Dennoch blieb zu klären, ob meine Mutter mich nur verarschen, einen Aufmerksamkeitstest mit mir machen wollte, oder ob sie wirklich glaubte, was sie mir da erzählt hatte. Beim Mittagessen hakte ich nach: "Wo hast du eigentlich diese Geschichte mit dem Papst her?"
"Der hat gestern eine Rede gehalten", sagte sie.
"Hat er dabei auch etwas vom Teufel gesagt?", wollte ich wissen. Das stand ja nun bei ntv, und wenn das Stichwort Teufel im Pornopapstvortrag gefallen wäre, hätte es in der Muttererzählung ebenfalls vorkommen müssen - verdächtig.
Meine Mutter druckste herum. "Ich habe nicht den ganzen Vortrag gehört", wich sie aus. "Der hat ja sehr lange gedauert, und ich habe zwischendurch umgeschaltet."
"Ach so", nickte ich, und dachte: So entstehen also diese vielzitierten Verschwörungsmythen. Man muss halt aufmerksam zuhören, von Anfang bis Ende. Jetzt bin ich nur gespannt, ob sie anfängt, mit den Pflegekräften über den Papst und Pornos zu diskutieren.

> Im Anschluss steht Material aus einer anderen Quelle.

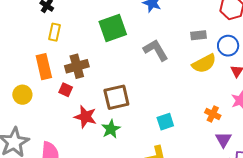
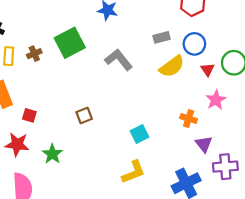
brown cross: (77, 66) -> (34, 54), moved, size x0.6
brown square: (116, 97) -> (84, 116), size x0.6
red star: (85, 117) -> (17, 144), moved
green star: (111, 129) -> (52, 154), moved

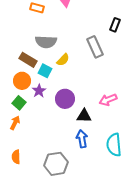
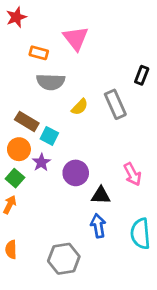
gray semicircle: (46, 42) -> (51, 82), moved
yellow semicircle: (63, 60) -> (80, 107), moved
pink arrow: (108, 100) -> (132, 174), turned -96

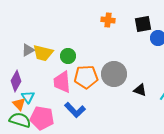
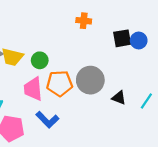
black square: (143, 24) -> (122, 38), moved

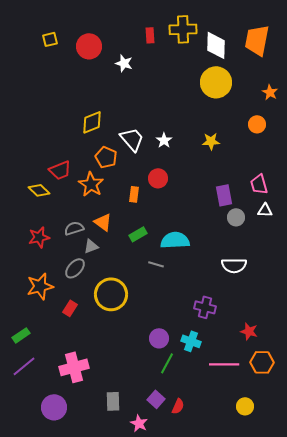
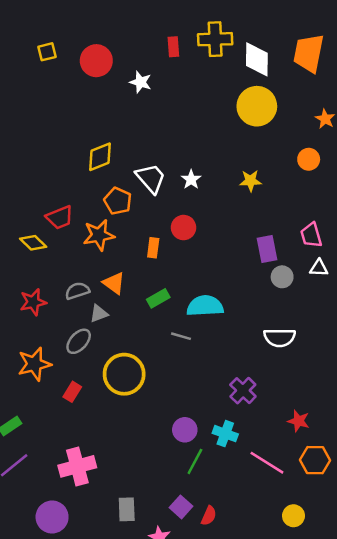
orange star: (91, 184) -> (99, 235), turned 30
purple cross: (205, 307) -> (243, 391), turned 30
pink line: (224, 364) -> (267, 463), turned 32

Eine Pflegerin war neulich schon in Aufruhr, weil meine Mutter von diesen neuartigen Särgen aus Pilzen berichtet hatte. Das ist wieder eine andere Geschichte. Von mir hatte sie diese Information nicht! Ich dachte, ich verschone sie aus Gründen der Pietät vor solchen Innovationen, aber nein. Sie schaut den ganzen Tag fern und ist bestens informiert.